* _What is required_:
From the top of the records below, return each line exactly, ending with the line that contains "Preisvergleich und weitere Angebote".

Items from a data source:
——

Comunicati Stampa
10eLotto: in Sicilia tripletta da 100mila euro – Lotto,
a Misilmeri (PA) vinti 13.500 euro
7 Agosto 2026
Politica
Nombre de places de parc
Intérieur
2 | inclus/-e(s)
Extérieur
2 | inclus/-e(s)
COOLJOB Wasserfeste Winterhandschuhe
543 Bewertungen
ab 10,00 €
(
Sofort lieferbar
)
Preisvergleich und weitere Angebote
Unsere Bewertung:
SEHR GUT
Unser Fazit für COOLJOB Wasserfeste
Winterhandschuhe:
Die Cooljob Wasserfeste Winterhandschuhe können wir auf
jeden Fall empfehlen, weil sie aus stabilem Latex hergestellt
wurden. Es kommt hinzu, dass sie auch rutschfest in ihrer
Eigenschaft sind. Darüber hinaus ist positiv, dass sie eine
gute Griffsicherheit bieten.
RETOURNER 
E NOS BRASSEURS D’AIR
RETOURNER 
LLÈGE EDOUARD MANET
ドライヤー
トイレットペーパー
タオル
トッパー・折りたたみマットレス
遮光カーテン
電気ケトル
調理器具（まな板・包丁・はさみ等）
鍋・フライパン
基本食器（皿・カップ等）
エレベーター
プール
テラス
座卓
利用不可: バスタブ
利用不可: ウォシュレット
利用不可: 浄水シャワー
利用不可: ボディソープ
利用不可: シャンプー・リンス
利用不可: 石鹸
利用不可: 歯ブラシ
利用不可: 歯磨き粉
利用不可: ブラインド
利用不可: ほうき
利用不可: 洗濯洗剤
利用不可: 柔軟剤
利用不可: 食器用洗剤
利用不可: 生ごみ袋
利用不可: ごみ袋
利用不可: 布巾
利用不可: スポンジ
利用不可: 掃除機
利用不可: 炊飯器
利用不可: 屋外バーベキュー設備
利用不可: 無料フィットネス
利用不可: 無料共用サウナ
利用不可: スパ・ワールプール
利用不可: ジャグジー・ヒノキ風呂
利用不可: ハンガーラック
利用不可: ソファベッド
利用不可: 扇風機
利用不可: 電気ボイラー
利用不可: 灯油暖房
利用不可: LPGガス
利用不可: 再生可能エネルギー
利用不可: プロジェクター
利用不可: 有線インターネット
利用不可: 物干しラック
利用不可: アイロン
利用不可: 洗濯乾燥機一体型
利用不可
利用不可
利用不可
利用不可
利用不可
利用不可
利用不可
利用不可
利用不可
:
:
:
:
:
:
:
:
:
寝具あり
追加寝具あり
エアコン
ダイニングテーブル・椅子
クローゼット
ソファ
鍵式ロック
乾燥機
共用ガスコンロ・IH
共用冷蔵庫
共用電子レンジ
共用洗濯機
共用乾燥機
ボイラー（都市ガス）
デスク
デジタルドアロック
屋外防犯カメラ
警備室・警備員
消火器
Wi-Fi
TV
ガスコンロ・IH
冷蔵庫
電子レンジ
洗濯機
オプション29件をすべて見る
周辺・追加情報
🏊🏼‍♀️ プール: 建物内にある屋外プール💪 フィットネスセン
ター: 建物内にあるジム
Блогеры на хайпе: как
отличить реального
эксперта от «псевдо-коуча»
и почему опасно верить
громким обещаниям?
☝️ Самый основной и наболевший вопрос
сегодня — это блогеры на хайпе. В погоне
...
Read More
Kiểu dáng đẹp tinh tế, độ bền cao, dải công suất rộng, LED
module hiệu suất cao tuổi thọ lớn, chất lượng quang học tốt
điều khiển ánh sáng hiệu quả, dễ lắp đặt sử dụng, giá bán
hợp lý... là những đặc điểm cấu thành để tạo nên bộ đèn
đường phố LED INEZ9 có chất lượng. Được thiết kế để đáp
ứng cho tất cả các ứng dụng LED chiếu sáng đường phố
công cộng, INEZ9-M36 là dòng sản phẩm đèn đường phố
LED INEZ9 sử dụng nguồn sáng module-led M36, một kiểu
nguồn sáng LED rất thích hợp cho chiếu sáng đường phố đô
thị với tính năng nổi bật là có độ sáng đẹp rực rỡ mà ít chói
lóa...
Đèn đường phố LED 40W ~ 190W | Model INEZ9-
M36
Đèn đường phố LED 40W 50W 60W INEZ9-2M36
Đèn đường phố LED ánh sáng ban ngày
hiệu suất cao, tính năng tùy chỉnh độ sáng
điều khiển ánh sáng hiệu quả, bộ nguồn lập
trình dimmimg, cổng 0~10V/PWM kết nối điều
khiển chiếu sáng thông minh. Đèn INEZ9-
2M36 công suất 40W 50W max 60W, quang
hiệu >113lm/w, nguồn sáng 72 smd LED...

——

* _Task solution_:
Comunicati Stampa
10eLotto: in Sicilia tripletta da 100mila euro – Lotto,
a Misilmeri (PA) vinti 13.500 euro
7 Agosto 2026
Politica
Nombre de places de parc
Intérieur
2 | inclus/-e(s)
Extérieur
2 | inclus/-e(s)
COOLJOB Wasserfeste Winterhandschuhe
543 Bewertungen
ab 10,00 €
(
Sofort lieferbar
)
Preisvergleich und weitere Angebote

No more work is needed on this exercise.